== Provided passage ==
He said that a team of engineers have been sent to access the damage.
The minister’s remark blaming a ‘natural calamity’, however, is not cutting ice. “There needs to be a high-level probe to find if the collapse has taken place due to water pressure of the Gandak river or poor quality of work,” said former JD(U) MLA of Baikunthpur (Gopalganj) district, Manjit Singh.
A lapse, needs probe: Experts
Engineers privately point out that though the minister is right about floods damaging roads and bridges, most of them are unusually the old ones. “The bridge that collapsed was unable to face the very first fury of floods,” said an engineer. “Either there has been a lapse of not taking into account the levels that the Gandak river could rise or the quality of the work was poor.”
Dinesh Mishra, an expert who has written 15 books on floods in Bihar, said losses due to floods are huge in Bihar. “Such things keep happening across the globe. In Australia a bridge collapsed seven times before the eighth design held on,” he told ThePrint. “But it is essential to hold a probe and find out if the damage took place due to poor design, poor quality or flood water pressure.”
The road construction department has now issued a statement dubbing media reports on the collapse of the bridge as misleading. “The collapse has taken place on the approach road located two kms away from the actual bridge,” it said. “The small bridge that collapsed is based on an embankment of the Gandak river.”
===
== Data supplied ==
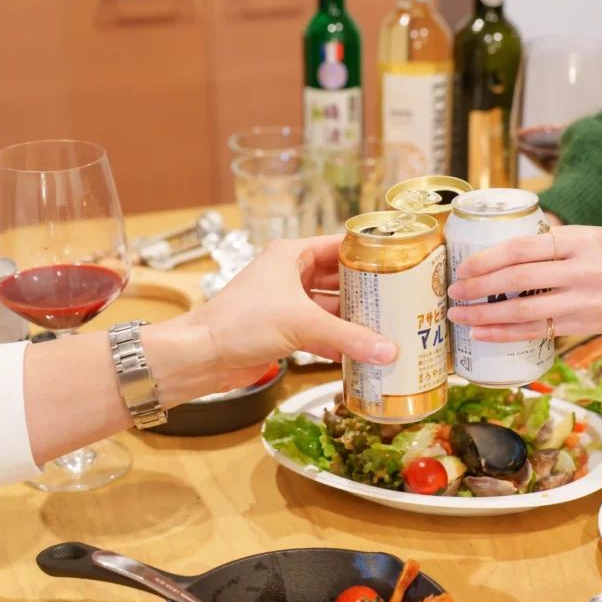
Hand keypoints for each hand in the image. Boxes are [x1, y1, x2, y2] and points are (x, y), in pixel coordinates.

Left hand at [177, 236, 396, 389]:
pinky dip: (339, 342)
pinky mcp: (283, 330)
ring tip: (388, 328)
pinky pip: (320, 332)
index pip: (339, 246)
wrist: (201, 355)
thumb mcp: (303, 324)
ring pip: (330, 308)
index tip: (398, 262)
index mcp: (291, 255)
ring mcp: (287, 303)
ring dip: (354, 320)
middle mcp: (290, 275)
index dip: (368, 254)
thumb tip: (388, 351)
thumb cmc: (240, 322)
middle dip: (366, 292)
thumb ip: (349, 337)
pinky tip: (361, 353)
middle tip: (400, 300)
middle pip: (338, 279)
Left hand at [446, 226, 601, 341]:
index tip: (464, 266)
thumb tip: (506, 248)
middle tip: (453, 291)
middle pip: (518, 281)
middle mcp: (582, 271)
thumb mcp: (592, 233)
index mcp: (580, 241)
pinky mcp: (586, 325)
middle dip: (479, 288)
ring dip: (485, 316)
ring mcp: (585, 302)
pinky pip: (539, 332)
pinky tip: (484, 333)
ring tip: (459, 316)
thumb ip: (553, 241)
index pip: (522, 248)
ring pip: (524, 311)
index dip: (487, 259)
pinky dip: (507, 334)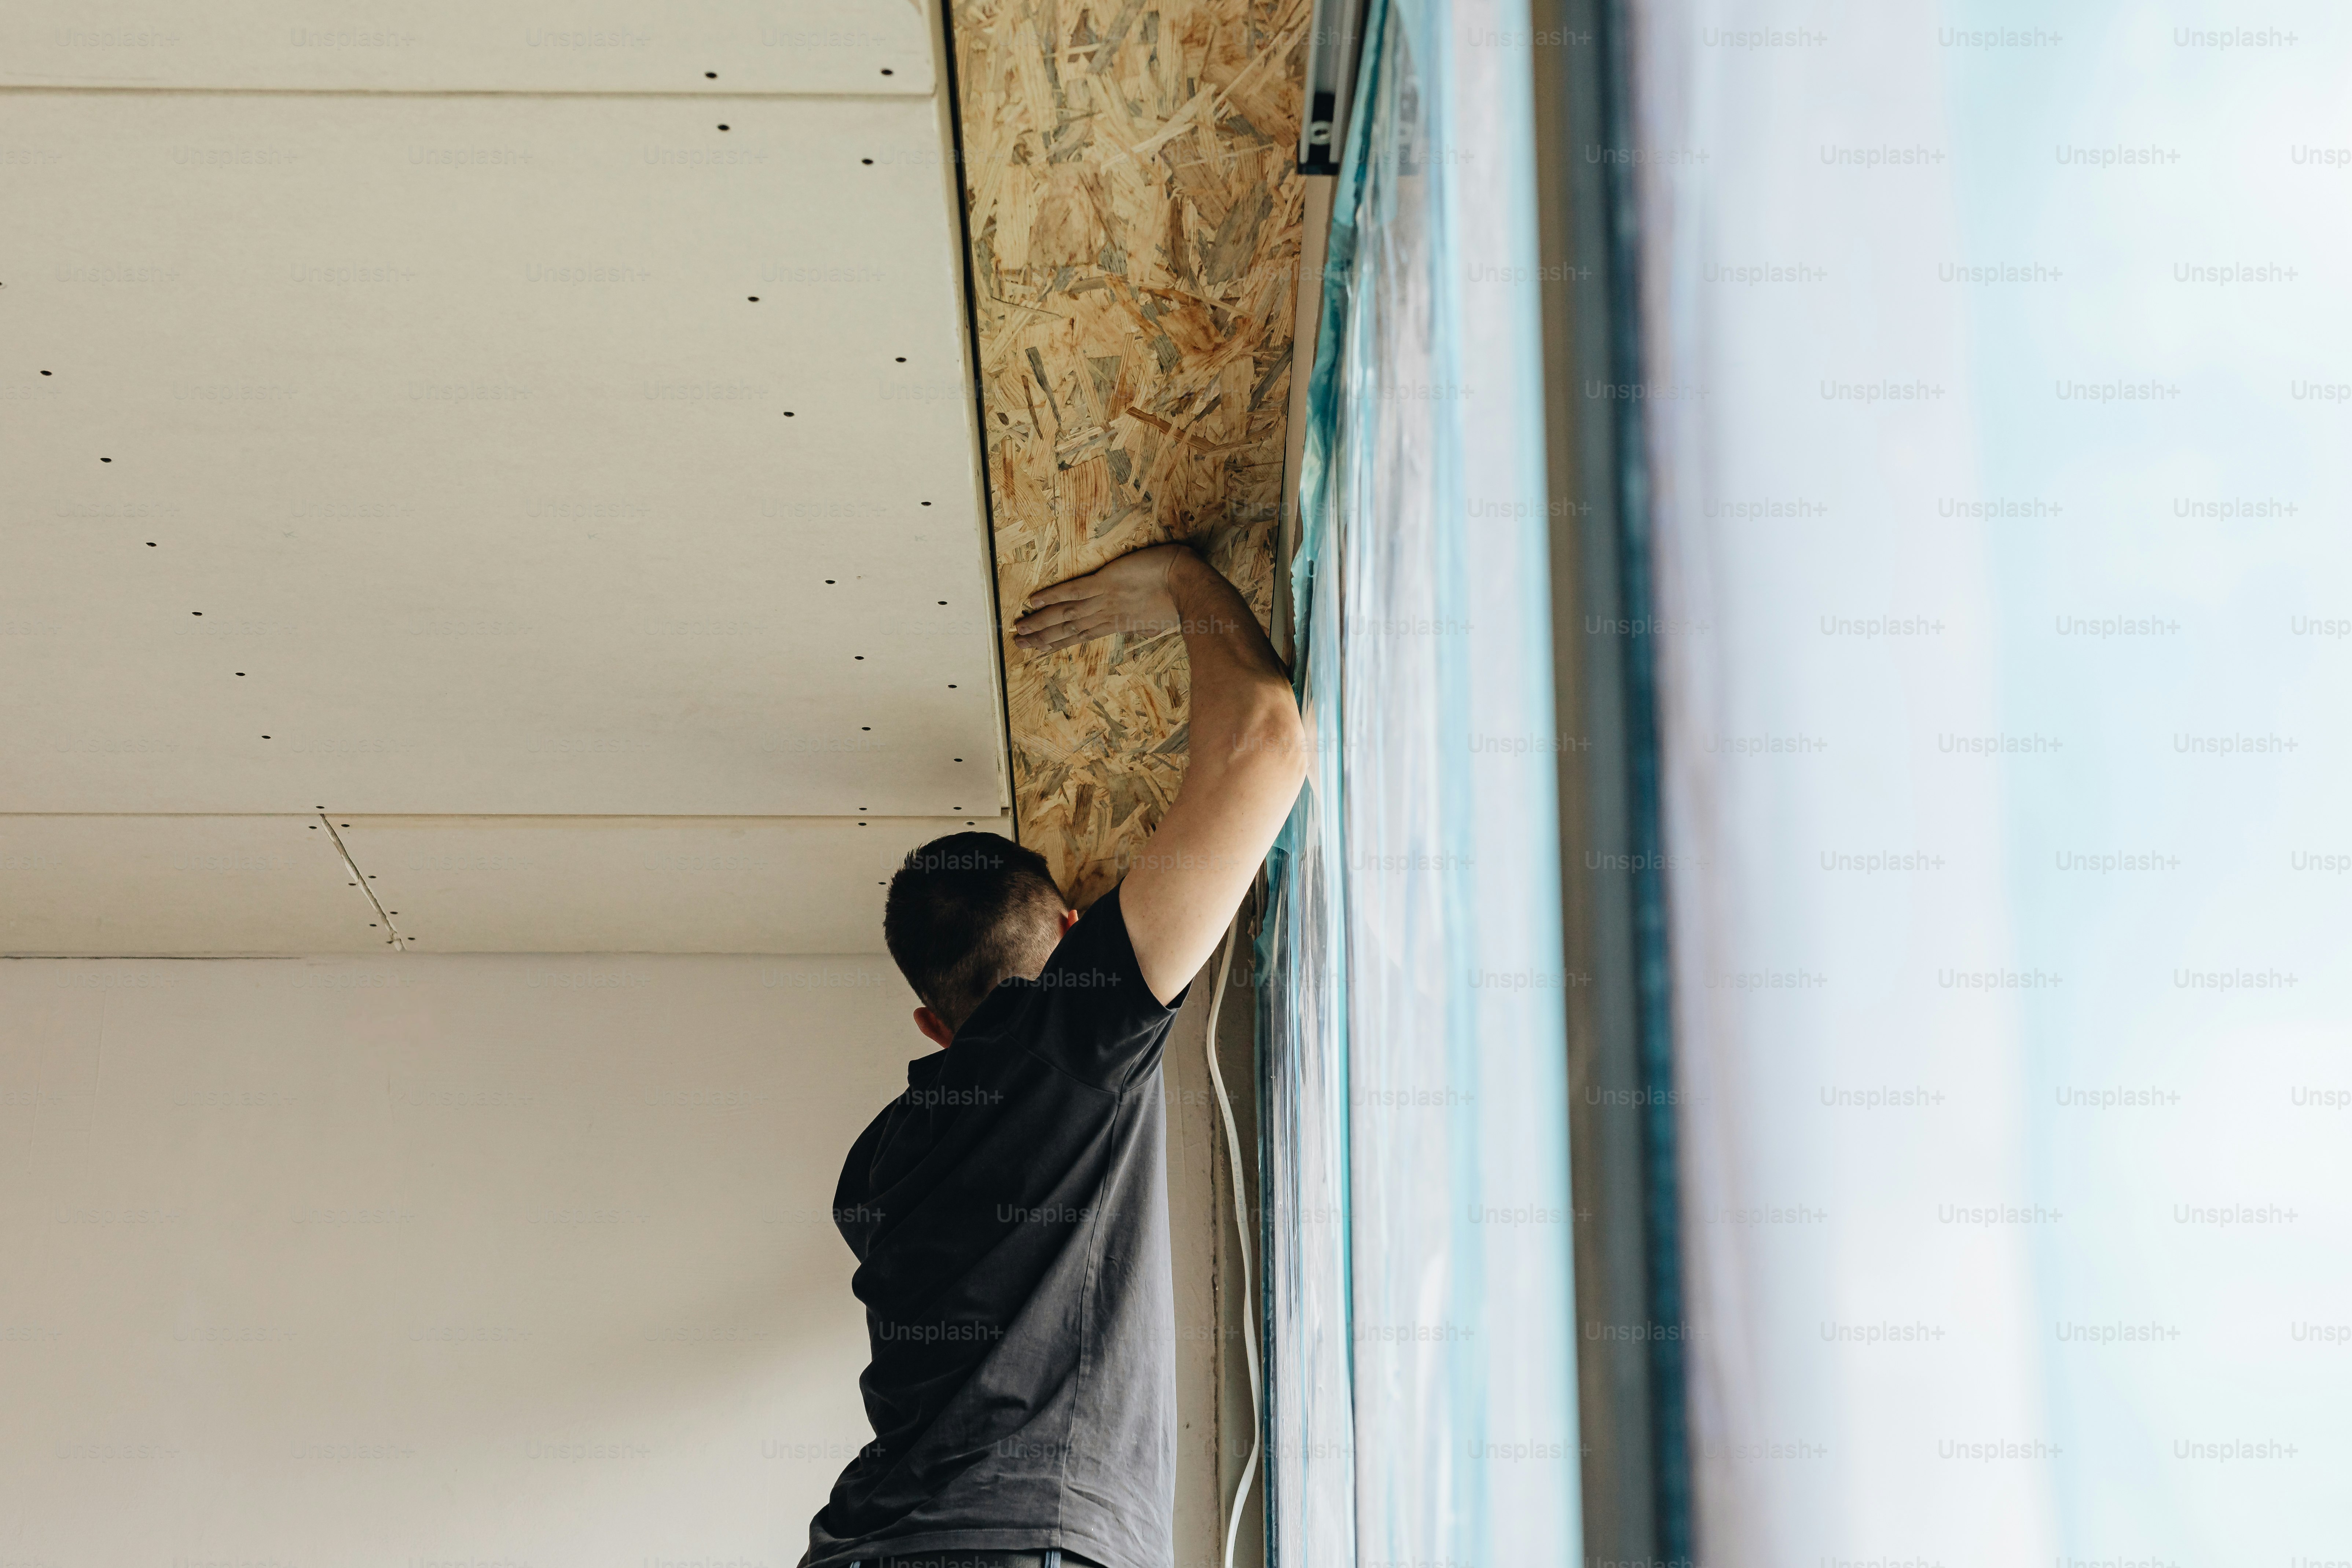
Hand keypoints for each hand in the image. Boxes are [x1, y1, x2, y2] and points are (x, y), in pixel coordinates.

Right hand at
===
== Data supplied ==
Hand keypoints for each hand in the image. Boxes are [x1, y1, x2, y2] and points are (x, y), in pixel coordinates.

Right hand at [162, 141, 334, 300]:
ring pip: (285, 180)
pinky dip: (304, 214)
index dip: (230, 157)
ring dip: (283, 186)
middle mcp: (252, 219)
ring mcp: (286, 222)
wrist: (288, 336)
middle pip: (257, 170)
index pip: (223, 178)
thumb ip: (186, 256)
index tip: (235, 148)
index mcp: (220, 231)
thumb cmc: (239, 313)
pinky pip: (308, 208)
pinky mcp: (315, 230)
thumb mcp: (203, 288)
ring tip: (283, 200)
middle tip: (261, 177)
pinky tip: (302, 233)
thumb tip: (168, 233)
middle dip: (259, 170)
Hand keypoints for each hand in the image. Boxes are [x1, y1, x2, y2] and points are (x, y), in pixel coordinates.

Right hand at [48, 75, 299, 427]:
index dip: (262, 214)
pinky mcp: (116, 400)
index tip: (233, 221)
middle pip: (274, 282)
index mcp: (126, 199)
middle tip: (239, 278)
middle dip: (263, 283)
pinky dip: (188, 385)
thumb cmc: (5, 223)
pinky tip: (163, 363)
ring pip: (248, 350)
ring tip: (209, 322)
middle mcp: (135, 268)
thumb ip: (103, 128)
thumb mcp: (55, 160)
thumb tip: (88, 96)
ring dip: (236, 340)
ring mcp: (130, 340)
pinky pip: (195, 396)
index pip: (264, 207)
===
== Data supplied ==
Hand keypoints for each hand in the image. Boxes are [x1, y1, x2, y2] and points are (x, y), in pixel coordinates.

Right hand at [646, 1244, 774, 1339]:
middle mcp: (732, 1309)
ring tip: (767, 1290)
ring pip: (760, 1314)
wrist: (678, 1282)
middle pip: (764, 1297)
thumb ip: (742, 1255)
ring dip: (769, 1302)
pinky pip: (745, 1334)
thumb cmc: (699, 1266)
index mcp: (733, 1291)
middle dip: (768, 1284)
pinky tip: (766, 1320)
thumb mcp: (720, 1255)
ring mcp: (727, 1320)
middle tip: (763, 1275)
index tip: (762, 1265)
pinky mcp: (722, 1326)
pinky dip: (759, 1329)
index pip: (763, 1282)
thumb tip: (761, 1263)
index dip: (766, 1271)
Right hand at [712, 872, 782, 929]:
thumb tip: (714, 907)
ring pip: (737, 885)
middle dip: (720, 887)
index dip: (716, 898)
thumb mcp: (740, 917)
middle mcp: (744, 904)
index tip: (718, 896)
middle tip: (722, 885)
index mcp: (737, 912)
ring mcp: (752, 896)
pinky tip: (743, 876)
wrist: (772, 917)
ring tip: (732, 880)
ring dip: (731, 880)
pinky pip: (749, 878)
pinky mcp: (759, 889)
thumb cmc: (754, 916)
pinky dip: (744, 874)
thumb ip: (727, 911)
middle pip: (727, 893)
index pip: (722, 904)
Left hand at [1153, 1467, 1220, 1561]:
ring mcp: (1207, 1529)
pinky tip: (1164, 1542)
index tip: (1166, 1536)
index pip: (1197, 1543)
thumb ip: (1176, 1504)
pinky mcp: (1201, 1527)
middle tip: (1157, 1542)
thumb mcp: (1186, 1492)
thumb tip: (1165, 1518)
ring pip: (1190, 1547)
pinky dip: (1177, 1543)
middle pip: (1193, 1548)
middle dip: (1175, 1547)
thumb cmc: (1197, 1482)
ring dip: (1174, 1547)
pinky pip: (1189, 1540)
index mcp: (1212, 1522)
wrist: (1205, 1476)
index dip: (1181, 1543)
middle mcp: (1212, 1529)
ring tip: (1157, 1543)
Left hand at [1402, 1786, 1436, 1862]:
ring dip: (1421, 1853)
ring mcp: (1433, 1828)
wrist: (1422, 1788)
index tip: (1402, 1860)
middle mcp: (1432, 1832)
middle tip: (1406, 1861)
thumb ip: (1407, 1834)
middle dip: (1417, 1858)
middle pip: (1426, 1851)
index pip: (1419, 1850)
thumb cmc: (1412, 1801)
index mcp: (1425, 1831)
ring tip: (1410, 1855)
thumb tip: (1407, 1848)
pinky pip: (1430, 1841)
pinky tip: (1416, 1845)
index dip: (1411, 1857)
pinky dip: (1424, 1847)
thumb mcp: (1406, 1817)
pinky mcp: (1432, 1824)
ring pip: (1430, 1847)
===
## Task requirements
1) In the bridge collapse report, condense the paragraph beginning "The road construction department has now issued" into a short bulleted list that keeps its main facts.
2) From the bridge collapse report, reproduce word for word the text starting at "He said that" and ending at "district, Manjit Singh.".

## Answers to each task
1)
- The road construction department issued a statement calling media reports on the bridge collapse misleading.
- It said the collapse occurred on the approach road, two kilometers from the actual bridge.
- It said the small bridge that collapsed sits on an embankment of the Gandak river.

2)
He said that a team of engineers have been sent to access the damage.
The minister’s remark blaming a ‘natural calamity’, however, is not cutting ice. “There needs to be a high-level probe to find if the collapse has taken place due to water pressure of the Gandak river or poor quality of work,” said former JD(U) MLA of Baikunthpur (Gopalganj) district, Manjit Singh.